Alves, originally from Brazil, told detectives soon after the crime that he had met about 10 other women online in the same way, but denied raping any of them.  As for the victim in this case, Alves told the detectives, “I didn’t want to hurt her.  I am not like that.”  Aside from the sexual battery counts, Alves was also found guilty of false imprisonment, aggravated assault with a deadly weapon while wearing a mask and witness tampering.  He is set to be sentenced on February 9th.

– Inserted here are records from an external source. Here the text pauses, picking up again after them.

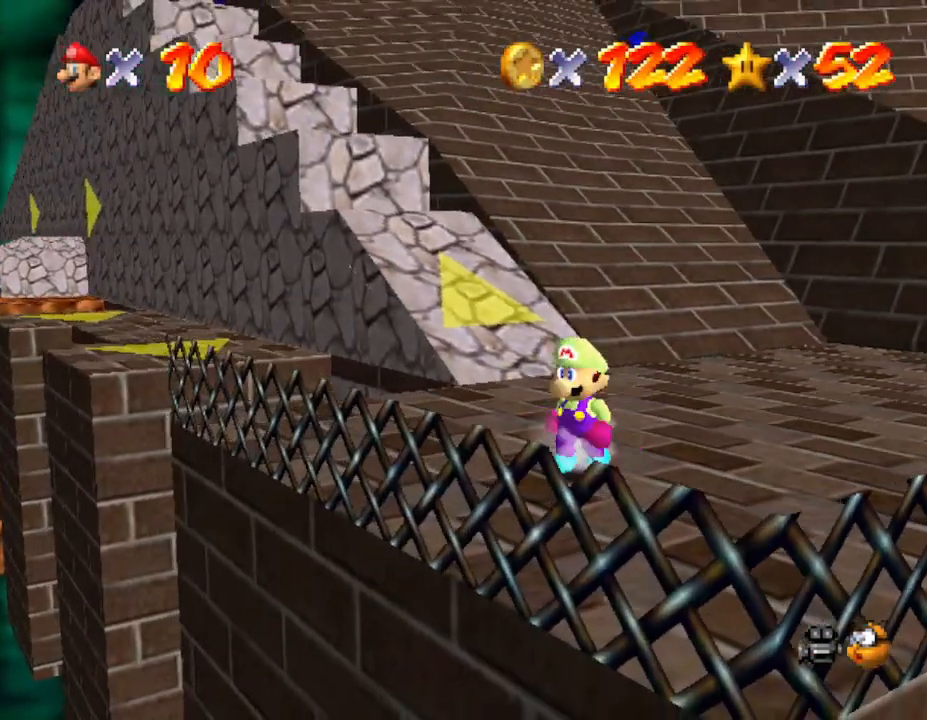
{"buttons": [], "left_stick": "down-left", "events": [[233, "left_stick", "down-left"]]}
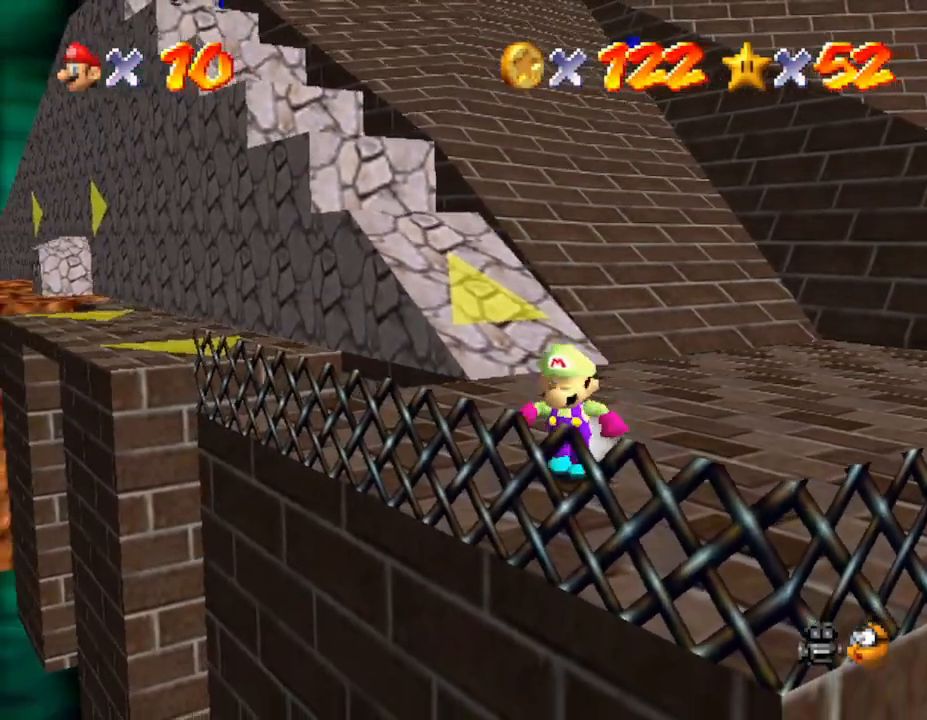
{"buttons": [], "left_stick": "center", "events": [[50, "left_stick", "center"]]}
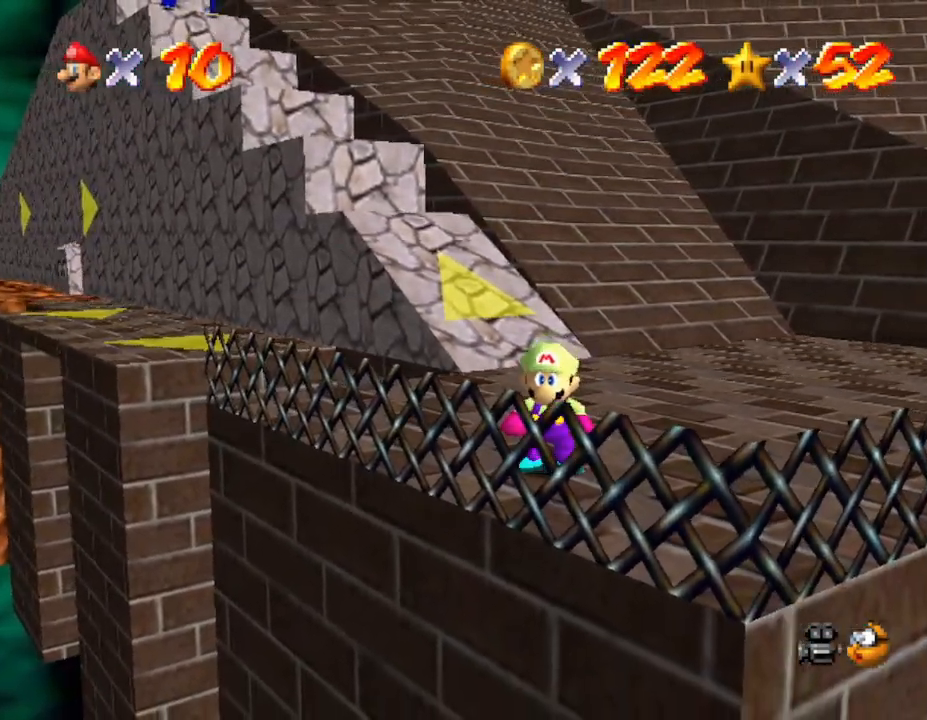
{"buttons": [], "left_stick": "right", "events": [[317, "left_stick", "right"]]}
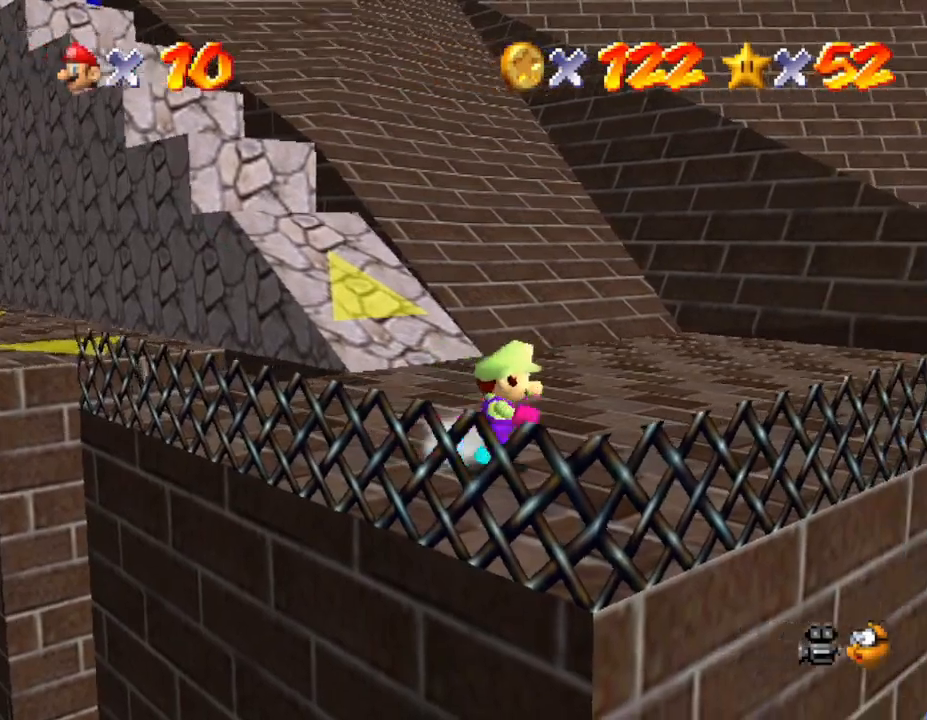
{"buttons": [], "left_stick": "up-right", "events": [[483, "left_stick", "up-right"]]}
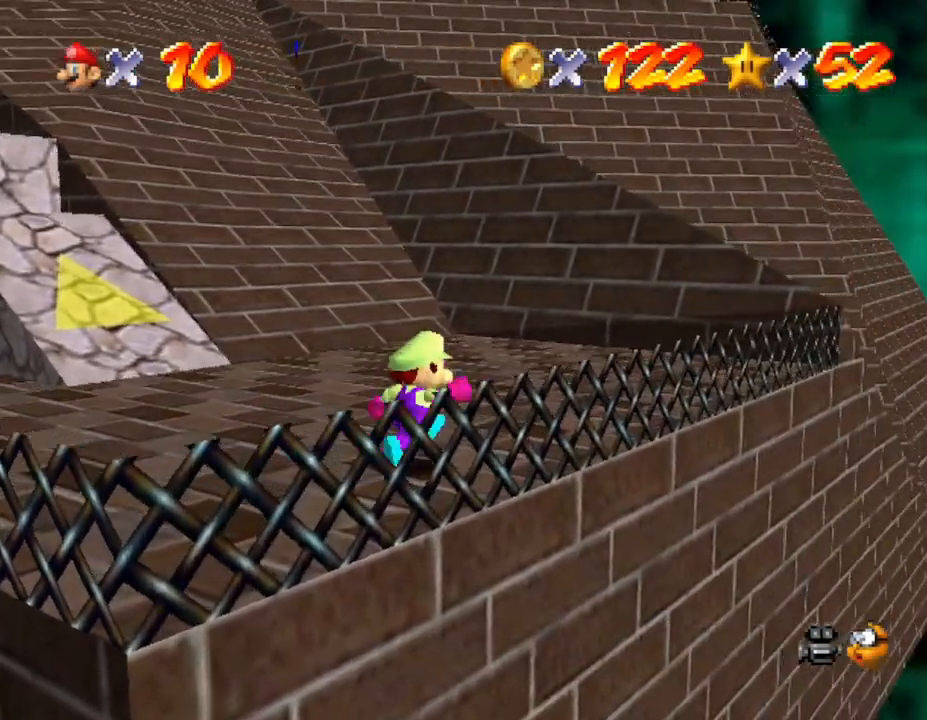
{"buttons": [], "left_stick": "up-right", "events": []}
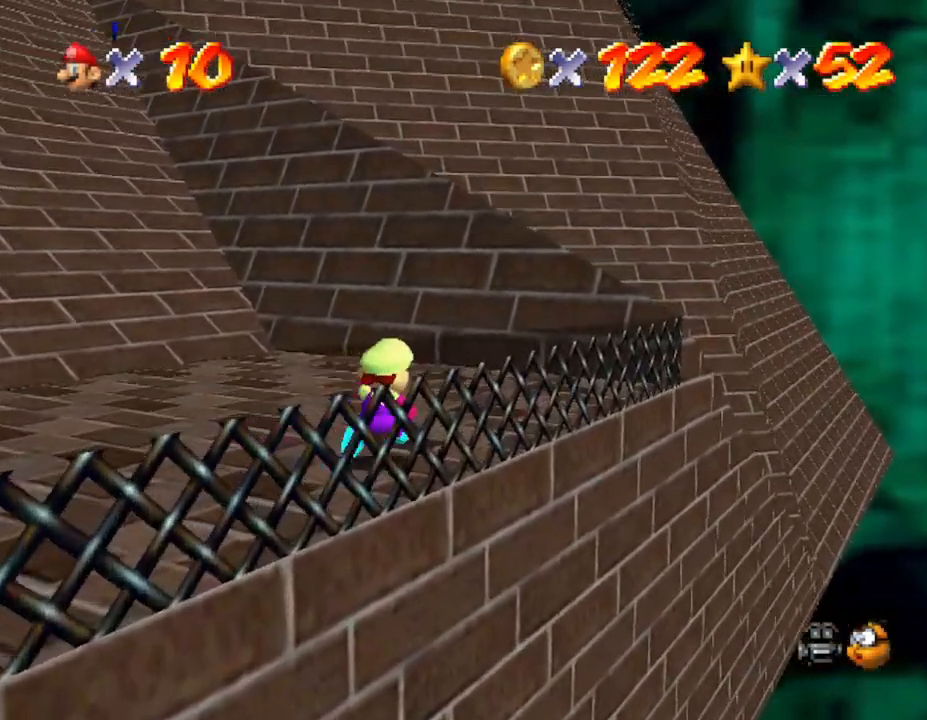
{"buttons": [], "left_stick": "center", "events": [[117, "C_RIGHT", "down"], [217, "C_RIGHT", "up"], [267, "left_stick", "center"]]}
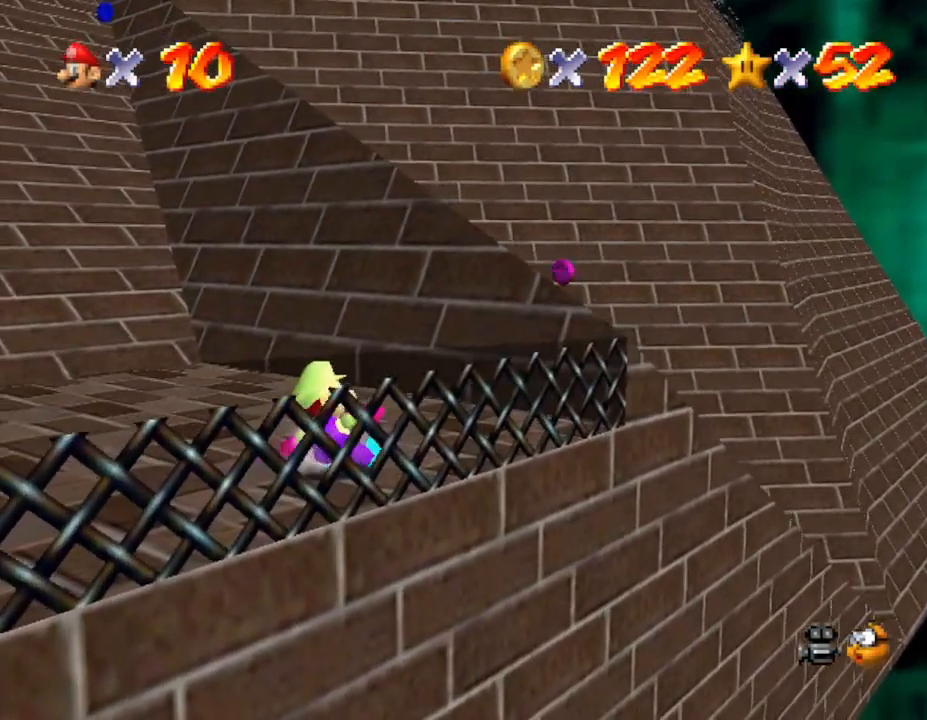
{"buttons": [], "left_stick": "center", "events": [[217, "C_RIGHT", "down"], [383, "C_RIGHT", "up"]]}
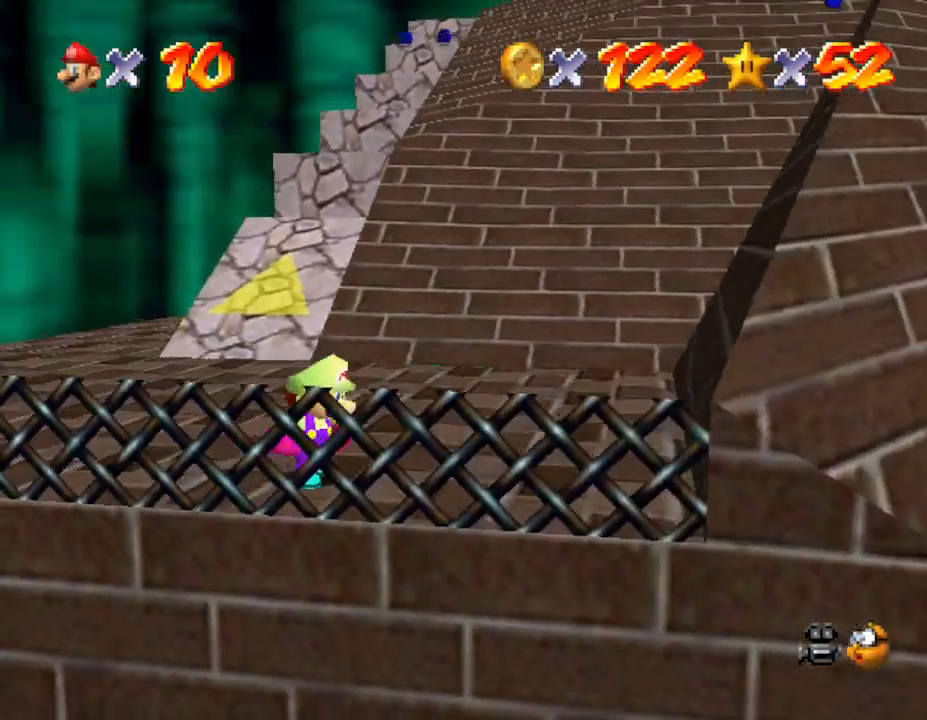
{"buttons": [], "left_stick": "up-left", "events": [[167, "left_stick", "up-left"]]}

I’m very glad to see Alves get what he deserved; like so many other rapists, he clearly considered a whore to be a safe target whom a jury wouldn’t convict him for raping even if they did believe her, and it’s good to see that the jury proved him wrong.  But I have to wonder if the outcome would’ve been the same had his victim been a full-fledged professional rather than a would-be sugar baby.  From the way the article is written it seems the prosecutor and reporter both wanted to call attention away from the fact that the victim fully intended to transact a compensated sex arrangement; the report coyly refers to SugarDaddyForMe as a “dating site” when it’s obviously much more akin to an escort site, and the prosecutor accepted the victim’s rather incredible claim that she was willing to meet “Garcia” even without the promise of money despite the fact that she was specifically looking for a sugar daddy.  Now, obviously it did not behoove the prosecutor to question further because she was trying to convict the rapist; had she been Alves’ defender I’m sure she would’ve tried to roast the poor girl alive.

But what about the reporter?  Certainly it’s possible that he’s a bit naive, but it seems more likely he was attempting to downplay the commercial nature of the transaction in a vain attempt to avoid arousing the “dirty whore got what she deserved” crowd.  But whatever his motivation, it was not really the right thing to do; pretending that a sugar daddy arrangement is a form of dating rather than “hooking lite” perpetuates the myth that whores are intrinsically different from other women and our clients intrinsically different from other men, which is exactly what vice cops, trafficking alarmists and “Nordic Model” crusaders want the public to think.  But such arguments don’t carry the weight they once did; more and more people are awakening to the realization that harlots aren’t really all that different from our amateur sisters, and our clients aren’t at all different from other men.  The author of this Jezebel article set up a profile at SugarDaddyForMe for research purposes and was surprised to discover how normal most of the members were; perhaps she can next be prevailed upon to join an escort site, where she will discover exactly the same thing.